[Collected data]
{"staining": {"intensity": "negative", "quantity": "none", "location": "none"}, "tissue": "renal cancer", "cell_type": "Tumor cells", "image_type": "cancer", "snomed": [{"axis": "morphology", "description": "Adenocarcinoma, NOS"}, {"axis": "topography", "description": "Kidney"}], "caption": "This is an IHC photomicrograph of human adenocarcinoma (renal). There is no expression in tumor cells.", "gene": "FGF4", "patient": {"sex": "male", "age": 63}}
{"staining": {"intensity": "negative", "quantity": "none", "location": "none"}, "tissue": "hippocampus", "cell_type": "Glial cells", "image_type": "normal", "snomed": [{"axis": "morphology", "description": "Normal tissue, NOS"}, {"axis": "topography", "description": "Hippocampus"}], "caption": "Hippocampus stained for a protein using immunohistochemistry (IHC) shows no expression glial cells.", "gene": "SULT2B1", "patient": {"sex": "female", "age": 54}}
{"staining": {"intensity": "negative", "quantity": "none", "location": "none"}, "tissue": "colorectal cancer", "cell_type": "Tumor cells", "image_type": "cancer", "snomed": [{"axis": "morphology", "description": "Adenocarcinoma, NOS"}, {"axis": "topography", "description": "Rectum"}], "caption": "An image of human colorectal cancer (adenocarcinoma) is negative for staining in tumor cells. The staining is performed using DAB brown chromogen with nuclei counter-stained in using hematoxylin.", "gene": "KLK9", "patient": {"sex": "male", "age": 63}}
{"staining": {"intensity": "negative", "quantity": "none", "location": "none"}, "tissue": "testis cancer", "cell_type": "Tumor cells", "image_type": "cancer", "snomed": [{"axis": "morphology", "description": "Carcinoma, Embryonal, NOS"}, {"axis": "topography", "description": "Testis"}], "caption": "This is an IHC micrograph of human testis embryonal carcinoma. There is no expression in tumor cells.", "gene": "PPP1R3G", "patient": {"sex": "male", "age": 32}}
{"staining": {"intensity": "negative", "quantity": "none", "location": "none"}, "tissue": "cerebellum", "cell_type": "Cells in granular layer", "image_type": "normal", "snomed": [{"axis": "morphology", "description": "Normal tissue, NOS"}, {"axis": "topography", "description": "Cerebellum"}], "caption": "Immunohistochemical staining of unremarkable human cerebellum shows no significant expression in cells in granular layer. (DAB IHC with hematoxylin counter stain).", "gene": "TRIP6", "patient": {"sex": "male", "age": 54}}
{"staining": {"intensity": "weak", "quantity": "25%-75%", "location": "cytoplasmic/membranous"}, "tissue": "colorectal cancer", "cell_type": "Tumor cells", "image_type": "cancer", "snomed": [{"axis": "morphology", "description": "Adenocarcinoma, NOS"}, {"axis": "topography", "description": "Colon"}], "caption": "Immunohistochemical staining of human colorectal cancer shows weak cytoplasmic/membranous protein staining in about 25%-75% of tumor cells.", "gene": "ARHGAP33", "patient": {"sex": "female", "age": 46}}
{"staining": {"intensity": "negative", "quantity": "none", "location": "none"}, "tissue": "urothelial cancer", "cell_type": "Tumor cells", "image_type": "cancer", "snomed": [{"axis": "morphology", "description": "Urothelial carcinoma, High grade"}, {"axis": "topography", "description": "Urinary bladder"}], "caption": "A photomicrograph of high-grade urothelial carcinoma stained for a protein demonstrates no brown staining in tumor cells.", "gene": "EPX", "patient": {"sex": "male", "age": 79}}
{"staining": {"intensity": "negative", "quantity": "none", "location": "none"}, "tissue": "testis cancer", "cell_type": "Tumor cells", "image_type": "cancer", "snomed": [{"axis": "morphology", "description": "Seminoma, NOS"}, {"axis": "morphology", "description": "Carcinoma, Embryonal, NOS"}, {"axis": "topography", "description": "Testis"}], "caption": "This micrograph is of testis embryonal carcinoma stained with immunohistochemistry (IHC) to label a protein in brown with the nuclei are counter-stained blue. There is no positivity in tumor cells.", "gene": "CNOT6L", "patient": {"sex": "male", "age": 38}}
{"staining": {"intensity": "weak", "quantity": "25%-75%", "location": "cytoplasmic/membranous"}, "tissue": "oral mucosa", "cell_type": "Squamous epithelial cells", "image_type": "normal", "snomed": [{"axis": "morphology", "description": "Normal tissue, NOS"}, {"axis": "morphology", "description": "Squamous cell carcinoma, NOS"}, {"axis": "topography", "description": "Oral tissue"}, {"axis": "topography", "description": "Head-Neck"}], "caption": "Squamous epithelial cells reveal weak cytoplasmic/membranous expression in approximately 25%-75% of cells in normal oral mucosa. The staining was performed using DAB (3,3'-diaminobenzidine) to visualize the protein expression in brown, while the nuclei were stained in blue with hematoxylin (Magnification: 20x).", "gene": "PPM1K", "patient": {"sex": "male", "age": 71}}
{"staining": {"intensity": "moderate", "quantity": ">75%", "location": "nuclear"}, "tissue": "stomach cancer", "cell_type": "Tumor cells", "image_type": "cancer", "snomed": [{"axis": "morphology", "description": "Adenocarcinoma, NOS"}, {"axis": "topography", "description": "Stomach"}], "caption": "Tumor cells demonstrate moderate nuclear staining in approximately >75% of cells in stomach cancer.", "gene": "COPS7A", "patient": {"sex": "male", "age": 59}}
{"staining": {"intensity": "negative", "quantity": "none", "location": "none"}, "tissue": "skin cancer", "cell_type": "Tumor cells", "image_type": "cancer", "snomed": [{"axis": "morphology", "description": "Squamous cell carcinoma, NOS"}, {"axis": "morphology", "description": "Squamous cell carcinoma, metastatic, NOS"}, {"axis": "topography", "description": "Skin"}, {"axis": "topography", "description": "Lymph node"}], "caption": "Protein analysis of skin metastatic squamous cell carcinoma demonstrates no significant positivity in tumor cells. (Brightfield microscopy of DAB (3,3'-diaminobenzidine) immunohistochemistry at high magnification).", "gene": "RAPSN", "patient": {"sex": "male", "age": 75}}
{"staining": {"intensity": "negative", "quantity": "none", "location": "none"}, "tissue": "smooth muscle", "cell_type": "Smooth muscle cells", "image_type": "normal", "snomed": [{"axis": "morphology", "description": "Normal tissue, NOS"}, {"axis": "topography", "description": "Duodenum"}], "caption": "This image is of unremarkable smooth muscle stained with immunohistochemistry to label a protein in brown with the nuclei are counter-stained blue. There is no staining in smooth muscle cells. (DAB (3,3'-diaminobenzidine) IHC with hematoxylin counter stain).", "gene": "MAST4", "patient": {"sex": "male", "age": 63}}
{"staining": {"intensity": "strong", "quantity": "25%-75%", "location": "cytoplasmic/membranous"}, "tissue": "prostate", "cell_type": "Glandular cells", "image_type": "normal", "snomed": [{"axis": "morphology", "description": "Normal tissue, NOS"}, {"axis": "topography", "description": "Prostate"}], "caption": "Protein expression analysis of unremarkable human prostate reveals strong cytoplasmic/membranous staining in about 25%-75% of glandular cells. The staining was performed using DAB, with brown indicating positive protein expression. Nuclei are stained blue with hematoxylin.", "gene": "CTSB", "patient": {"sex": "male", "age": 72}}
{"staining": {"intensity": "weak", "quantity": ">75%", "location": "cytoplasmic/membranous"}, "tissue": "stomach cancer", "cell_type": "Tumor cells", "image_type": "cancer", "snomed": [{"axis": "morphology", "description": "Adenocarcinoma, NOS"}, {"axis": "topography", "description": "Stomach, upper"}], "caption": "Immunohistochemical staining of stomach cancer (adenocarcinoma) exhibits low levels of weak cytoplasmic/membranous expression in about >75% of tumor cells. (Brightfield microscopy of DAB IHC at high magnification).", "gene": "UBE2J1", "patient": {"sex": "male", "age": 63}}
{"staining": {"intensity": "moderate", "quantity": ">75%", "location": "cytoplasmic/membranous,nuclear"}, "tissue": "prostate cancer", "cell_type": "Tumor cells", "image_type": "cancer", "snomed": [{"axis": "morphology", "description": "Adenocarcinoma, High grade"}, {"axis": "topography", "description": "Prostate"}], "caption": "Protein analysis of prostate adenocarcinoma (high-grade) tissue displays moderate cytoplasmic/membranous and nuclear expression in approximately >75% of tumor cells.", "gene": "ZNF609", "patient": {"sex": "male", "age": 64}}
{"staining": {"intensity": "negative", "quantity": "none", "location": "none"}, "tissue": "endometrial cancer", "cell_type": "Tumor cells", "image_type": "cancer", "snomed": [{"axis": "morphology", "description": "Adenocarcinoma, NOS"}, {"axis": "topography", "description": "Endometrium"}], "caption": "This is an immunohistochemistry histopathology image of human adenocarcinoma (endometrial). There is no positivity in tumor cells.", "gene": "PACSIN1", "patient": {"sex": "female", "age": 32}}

= PROBLEM TO WORK ON =
Wherever the string "grade" appears in the data above, report the whole line.

= YOUR RESPONSE =
{"staining": {"intensity": "negative", "quantity": "none", "location": "none"}, "tissue": "urothelial cancer", "cell_type": "Tumor cells", "image_type": "cancer", "snomed": [{"axis": "morphology", "description": "Urothelial carcinoma, High grade"}, {"axis": "topography", "description": "Urinary bladder"}], "caption": "A photomicrograph of high-grade urothelial carcinoma stained for a protein demonstrates no brown staining in tumor cells.", "gene": "EPX", "patient": {"sex": "male", "age": 79}}
{"staining": {"intensity": "moderate", "quantity": ">75%", "location": "cytoplasmic/membranous,nuclear"}, "tissue": "prostate cancer", "cell_type": "Tumor cells", "image_type": "cancer", "snomed": [{"axis": "morphology", "description": "Adenocarcinoma, High grade"}, {"axis": "topography", "description": "Prostate"}], "caption": "Protein analysis of prostate adenocarcinoma (high-grade) tissue displays moderate cytoplasmic/membranous and nuclear expression in approximately >75% of tumor cells.", "gene": "ZNF609", "patient": {"sex": "male", "age": 64}}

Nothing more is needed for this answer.